For more than a century, media organizations working in newspapers, magazines, television, and radio have relied on advertising to report and publish the news. It was a sometimes awkward, and often fruitful, symbiosis of needs. The news created an audience of readers, the advertiser paid to piggyback off that audience, and this commercial tag-team subsidized both reportage and readership.
That’s precisely why anybody in the news business should be more than a little alarmed at the recent migration patterns in advertising, exhaustively documented in the Pew Research Center’s State of the News Media report. In a sentence, digital is eating legacy media, mobile is eating digital, and two companies, Facebook and Google, are eating mobile. Here is the broader scary story in four charts, from the Pew report and from other sources supporting up its main points.
1. U.S. advertising is declining as a share of GDP. Total national ad spending, as a percentage of the economy, has fallen by a third since 2000 and now hovers near its lowest levels since the end of World War II, before the rise of television.
It wouldn’t be such a bad thing that advertising is declining as a share of the economy if news publishers held a steady or growing percent of the market. But the opposite is happening...
2. The entire net growth is U.S. advertising is digital. Between 2011 non-digital advertising fell from $126 billion to $123 billion. During the same period, digital advertising doubled from $32 billion to $60 billion. Newspapers are getting pinched. Newspaper advertising revenue and newspaper employment have both fallen to 60-year lows, according to the Bureau of Labor Statistics and the Newspaper Association of America.
3. The entire net growth in digital advertising is happening in mobile. Since 2011, desktop advertising has fallen by about 10 percent, according to Pew. Meanwhile mobile advertising has grown by a factor of 30, reaching about $32 billion in 2015. This dovetails with analysis from the digital-media analyst Mary Meeker, whose recent report on media time and advertising found that in the last five years, mobile grew at the expense of every other media platform. (The chart below was made with data from her report.)
4. Two companies, Facebook and Google, control half of net mobile ad revenue. As I’ve written before, digital media today is led by a historically extraordinary duumvirate. In television, four large media companies account for half of all cable advertising, according to an analysis by the digital-media analyst Matthew Ball. They are Time Warner, Disney, NBCUniversal, and 21st Century Fox. But just two companies, Facebook and Google, account for half of all digital-media advertising. As my colleague Adrienne LaFrance writes today, as far as most digital publishers are concerned, Facebook is the universe.

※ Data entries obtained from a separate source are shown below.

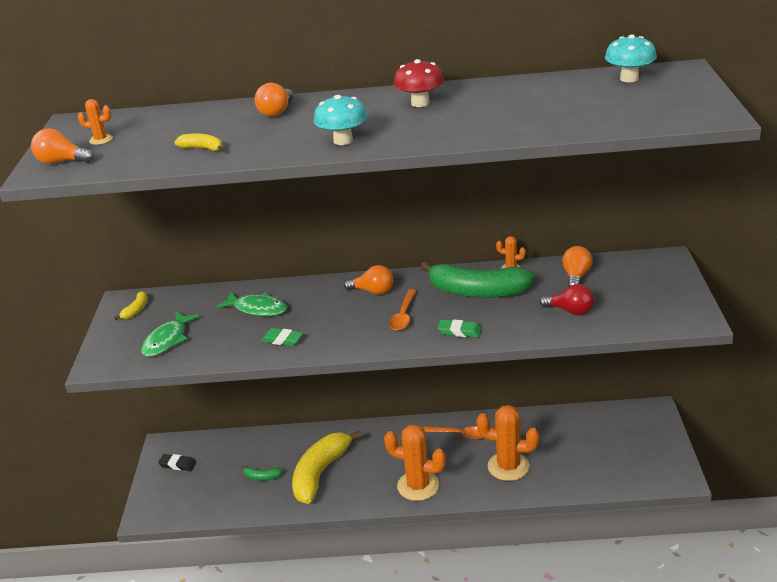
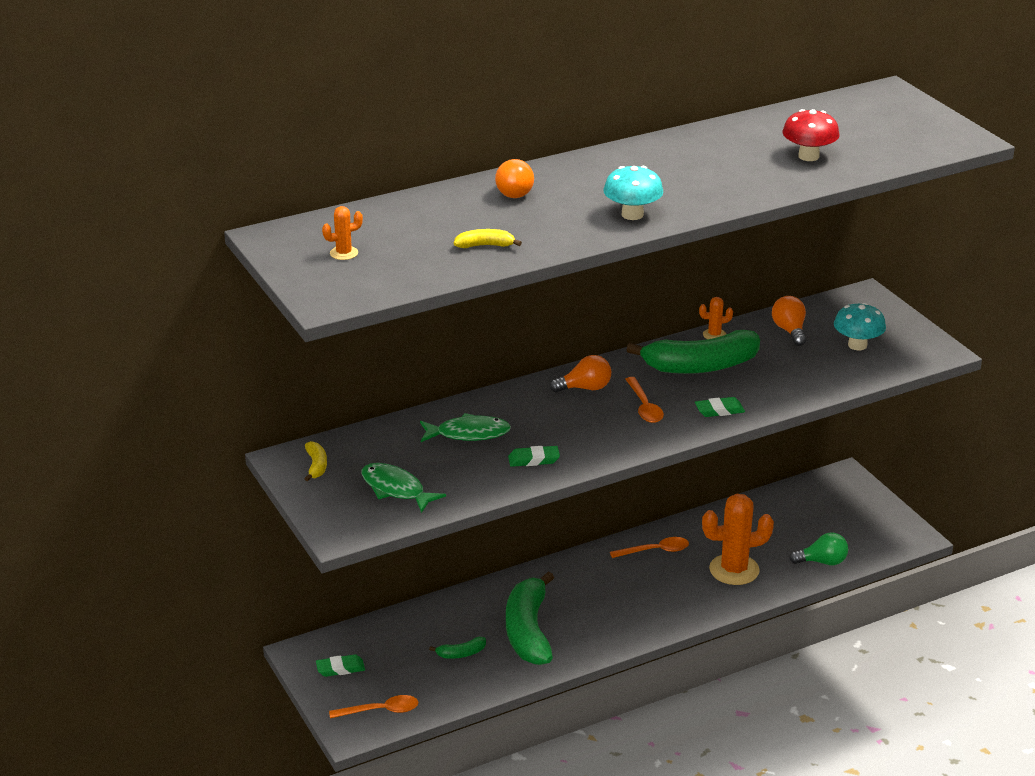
camera: 30 degrees left, 0 degrees up
orange light bulb [31,128,94,164] -> none
green fish [141,311,200,357] -> green fish turned 135 degrees clockwise [362,463,446,513]
black eraser [158,454,196,471] -> green eraser [316,654,365,677]
yellow banana [292,430,362,504] -> green banana [506,571,554,665]
orange cactus [384,424,446,501] -> none
red mushroom [394,59,444,107] -> red mushroom moved to [782,109,840,161]
red light bulb [540,284,594,315] -> none
turquoise mushroom [605,34,657,82] -> turquoise mushroom moved to [834,303,886,350]
none -> orange spoon [329,695,418,719]
none -> green light bulb [789,532,848,565]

At the same time that access to news media is getting democratized—the internet is theoretically an all-access platform for broadcasting ideas—the business of media advertising seems to be concentrating. In the 1940s, newspapers’ and magazines’ ad revenue was divided across thousands of publishers. In the 1990s and 2000s, television ad revenue was dominated by five or six entertainment companies, like Time Warner and Disney. Now two tech companies own half the digital market for ads. The New York Times was never “newspapers.” NBC was never “television.” But Facebook and Google are “the internet.”
What does this mean for the future of news? To acknowledge this shift toward mobile is not to embrace a doom-and-gloom mindset. It is happening, full stop, and people can choose for themselves to be optimists or pessimists about the economic future of the news.

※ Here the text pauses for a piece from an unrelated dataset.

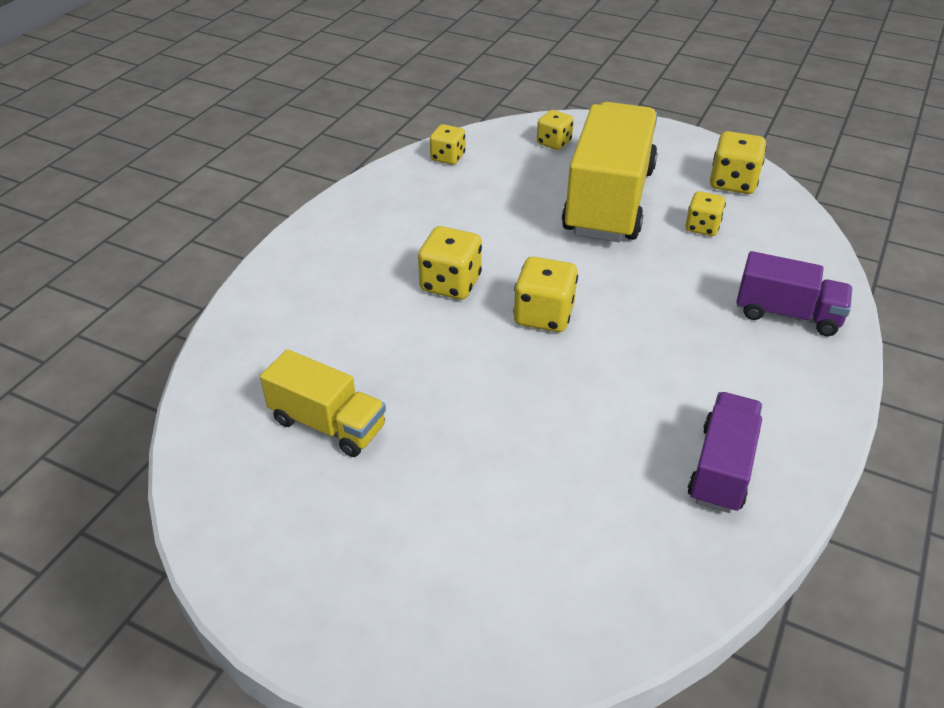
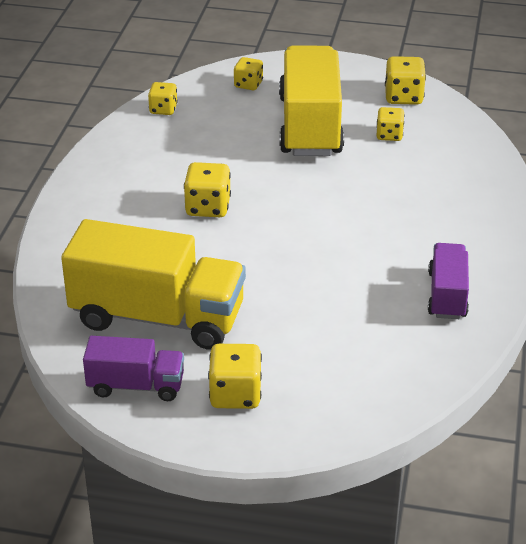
camera: 15 degrees left, 5 degrees down
yellow truck [260,349,386,457] -> yellow truck [61,219,246,350], size x1.88
yellow dice [513,257,578,332] -> yellow dice moved to [208,344,262,409]
purple truck [736,251,852,336] -> purple truck moved to [83,336,184,401]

For newspapers, magazines, and websites, there are several paths forward. First, billionaires can rescue media organizations from the stormy seas of the mobile Internet and fund journalism that the ad market won’t support. Second, companies like Facebook may determine that it is in their own interest to preserve some news and entertainment publishers, and they will directly pay media companies, the same way cable companies pay carriage to television channels. Third, more media companies could ask readers to pay directly for the news and shift their business back to subscriptions. Fourth, companies forced to find sources of revenue beyond digital advertising could find new ways to move their brands into higher-margin (hopefully) businesses, like events (e.g. the New Yorker Festival) and marketing (e.g. BuzzFeed’s digital-media ad team). Fifth, some news publishers, particularly those with massive scale, could eventually figure out a sturdy advertising model based on sponsored posts, banners, and video to support their work independently.
Some historical perspective could be illuminating. Because despite its rapid intrusion into the market for advertising, television did not destroy newspapers, magazines, or radio. A more diverse media ecosystem learned to coexist.